任务 A -
按练习文本所说,注意力机制是哪些模型的核心组件?
任务 B -
请把练习文本中从“Query-Key-Value框架”到“# 应用mask(可选)”的部分原样再写一遍。

练习文本 -
------------------------------------------------------------
自注意力、多头注意力与位置编码

前言

注意力机制允许模型动态地关注输入的不同部分,是Transformer和现代大语言模型的核心组件。


注意力的直觉

人类注意力

import numpy as np
import matplotlib.pyplot as plt

np.random.seed(42)

# 模拟阅读时的注意力分布
def visualize_attention_intuition():
    sentence = "The cat sat on the mat"
    words = sentence.split()
    
    # 当关注"cat"时,对其他词的注意力
    attention_weights = np.array([0.1, 0.5, 0.15, 0.05, 0.05, 0.15])
    
    fig, ax = plt.subplots(figsize=(12, 4))
    
    bars = ax.bar(range(len(words)), attention_weights, color='steelblue')
    bars[1].set_color('coral')  # 被关注的词
    
    ax.set_xticks(range(len(words)))
    ax.set_xticklabels(words, fontsize=12)
    ax.set_ylabel('注意力权重')
    ax.set_title('阅读"cat"时对其他词的注意力分布')
    
    for i, (w, h) in enumerate(zip(words, attention_weights)):
        ax.annotate(f'{h:.2f}', xy=(i, h), ha='center', va='bottom')
    
    plt.tight_layout()
    plt.show()

visualize_attention_intuition()

基础注意力机制

Query-Key-Value框架

\[\text{Attention}(Q, K, V) = \text{softmax}\left(\frac{QK^T}{\sqrt{d_k}}\right)V\]
def scaled_dot_product_attention(Q, K, V, mask=None):
    """
    缩放点积注意力
    Q, K, V: (batch_size, seq_len, d_k)
    """
    d_k = Q.shape[-1]
    
    # 计算注意力分数
    scores = np.matmul(Q, K.transpose(0, 2, 1)) / np.sqrt(d_k)
    
    # 应用mask(可选)
    if mask is not None:
        scores = scores + (mask * -1e9)
    
    # Softmax
    attention_weights = softmax(scores, axis=-1)
    
    # 加权求和
    output = np.matmul(attention_weights, V)
    
    return output, attention_weights

def softmax(x, axis=-1):
    exp_x = np.exp(x - np.max(x, axis=axis, keepdims=True))
    return exp_x / np.sum(exp_x, axis=axis, keepdims=True)

# 测试
batch_size, seq_len, d_k = 2, 5, 8

Q = np.random.randn(batch_size, seq_len, d_k)
------------------------------------------------------------
数据部分 -
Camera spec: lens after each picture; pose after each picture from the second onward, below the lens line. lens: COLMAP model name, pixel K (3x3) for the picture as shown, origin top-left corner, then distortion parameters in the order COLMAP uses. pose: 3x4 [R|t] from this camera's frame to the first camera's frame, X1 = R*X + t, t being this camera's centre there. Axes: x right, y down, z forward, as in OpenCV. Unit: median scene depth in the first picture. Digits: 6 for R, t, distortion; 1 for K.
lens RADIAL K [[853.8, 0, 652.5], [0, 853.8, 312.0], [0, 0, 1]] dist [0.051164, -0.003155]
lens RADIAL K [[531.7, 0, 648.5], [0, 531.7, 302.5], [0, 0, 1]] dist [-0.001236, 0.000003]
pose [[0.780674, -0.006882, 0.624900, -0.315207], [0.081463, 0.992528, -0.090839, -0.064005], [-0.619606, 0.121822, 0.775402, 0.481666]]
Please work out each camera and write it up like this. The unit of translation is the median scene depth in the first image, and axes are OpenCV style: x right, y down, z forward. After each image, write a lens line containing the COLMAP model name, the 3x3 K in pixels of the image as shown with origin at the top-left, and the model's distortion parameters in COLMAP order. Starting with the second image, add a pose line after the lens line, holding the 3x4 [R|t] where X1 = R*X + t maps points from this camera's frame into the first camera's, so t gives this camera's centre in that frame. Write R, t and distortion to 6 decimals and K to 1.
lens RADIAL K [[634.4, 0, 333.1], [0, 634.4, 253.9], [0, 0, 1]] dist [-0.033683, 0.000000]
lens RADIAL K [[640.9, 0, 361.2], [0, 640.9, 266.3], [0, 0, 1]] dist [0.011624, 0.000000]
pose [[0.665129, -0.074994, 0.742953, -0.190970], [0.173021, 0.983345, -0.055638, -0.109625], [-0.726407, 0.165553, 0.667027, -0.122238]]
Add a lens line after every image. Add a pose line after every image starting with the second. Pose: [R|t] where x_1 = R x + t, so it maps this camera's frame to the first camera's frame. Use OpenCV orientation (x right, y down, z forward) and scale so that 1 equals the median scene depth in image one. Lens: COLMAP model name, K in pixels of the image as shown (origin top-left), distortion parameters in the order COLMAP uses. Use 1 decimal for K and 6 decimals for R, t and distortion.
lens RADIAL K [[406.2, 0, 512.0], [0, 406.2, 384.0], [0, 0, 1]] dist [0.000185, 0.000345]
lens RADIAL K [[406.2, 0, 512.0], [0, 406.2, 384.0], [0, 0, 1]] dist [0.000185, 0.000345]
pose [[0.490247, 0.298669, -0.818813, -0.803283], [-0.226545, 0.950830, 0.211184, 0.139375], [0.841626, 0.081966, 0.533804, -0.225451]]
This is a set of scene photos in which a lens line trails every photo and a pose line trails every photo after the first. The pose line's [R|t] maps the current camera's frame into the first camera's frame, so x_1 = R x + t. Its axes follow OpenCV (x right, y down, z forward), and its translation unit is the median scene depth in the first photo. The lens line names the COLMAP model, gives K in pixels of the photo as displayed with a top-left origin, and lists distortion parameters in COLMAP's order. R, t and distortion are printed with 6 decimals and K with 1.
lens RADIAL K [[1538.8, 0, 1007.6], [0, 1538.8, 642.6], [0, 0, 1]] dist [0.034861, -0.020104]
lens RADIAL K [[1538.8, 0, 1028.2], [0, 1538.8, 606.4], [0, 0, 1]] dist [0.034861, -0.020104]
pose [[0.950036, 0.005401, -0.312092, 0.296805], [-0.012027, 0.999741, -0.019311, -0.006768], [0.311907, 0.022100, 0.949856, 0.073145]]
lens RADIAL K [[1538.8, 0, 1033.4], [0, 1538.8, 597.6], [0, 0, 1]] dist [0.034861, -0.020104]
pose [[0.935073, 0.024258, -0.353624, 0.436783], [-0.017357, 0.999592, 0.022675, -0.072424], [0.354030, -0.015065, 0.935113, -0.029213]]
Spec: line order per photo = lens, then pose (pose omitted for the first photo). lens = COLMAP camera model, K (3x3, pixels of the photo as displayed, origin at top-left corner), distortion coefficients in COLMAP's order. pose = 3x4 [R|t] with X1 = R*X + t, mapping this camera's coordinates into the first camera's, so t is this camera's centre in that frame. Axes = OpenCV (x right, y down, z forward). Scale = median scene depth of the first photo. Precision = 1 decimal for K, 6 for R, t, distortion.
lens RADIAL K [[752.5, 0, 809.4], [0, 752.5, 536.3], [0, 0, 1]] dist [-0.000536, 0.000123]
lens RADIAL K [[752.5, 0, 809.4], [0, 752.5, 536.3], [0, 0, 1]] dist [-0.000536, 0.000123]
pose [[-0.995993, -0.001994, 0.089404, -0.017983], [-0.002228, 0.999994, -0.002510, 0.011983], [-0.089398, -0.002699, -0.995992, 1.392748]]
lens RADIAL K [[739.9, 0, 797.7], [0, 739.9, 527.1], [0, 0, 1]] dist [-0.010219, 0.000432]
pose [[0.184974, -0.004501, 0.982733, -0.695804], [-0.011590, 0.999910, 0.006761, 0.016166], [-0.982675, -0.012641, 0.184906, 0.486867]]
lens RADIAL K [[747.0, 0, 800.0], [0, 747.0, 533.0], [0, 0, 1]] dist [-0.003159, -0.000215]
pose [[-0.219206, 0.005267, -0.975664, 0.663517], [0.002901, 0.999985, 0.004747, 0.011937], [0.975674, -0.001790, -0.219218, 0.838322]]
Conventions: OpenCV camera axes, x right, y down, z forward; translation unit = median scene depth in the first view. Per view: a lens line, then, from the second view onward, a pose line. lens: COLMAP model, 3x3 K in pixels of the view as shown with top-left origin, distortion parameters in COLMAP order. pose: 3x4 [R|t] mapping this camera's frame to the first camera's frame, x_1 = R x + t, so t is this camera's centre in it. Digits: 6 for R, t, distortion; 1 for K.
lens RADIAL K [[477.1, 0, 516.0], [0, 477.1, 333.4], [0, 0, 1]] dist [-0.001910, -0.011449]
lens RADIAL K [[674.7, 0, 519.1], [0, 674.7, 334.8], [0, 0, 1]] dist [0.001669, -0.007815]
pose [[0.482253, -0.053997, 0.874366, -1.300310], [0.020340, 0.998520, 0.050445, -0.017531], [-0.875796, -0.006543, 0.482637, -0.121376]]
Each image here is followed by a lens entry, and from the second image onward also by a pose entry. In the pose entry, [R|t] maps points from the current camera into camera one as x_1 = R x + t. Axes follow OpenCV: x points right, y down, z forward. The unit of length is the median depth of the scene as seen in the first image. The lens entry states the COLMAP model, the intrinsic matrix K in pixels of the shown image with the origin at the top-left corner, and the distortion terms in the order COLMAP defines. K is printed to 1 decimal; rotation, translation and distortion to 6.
------------------------------------------------------------
预期输出 A -
Transformer和现代大语言模型。

预期输出 B -
Query-Key-Value框架

\[\text{Attention}(Q, K, V) = \text{softmax}\left(\frac{QK^T}{\sqrt{d_k}}\right)V\]
def scaled_dot_product_attention(Q, K, V, mask=None):
    """
    缩放点积注意力
    Q, K, V: (batch_size, seq_len, d_k)
    """
    d_k = Q.shape[-1]
    
    # 计算注意力分数
    scores = np.matmul(Q, K.transpose(0, 2, 1)) / np.sqrt(d_k)
    
    # 应用mask(可选)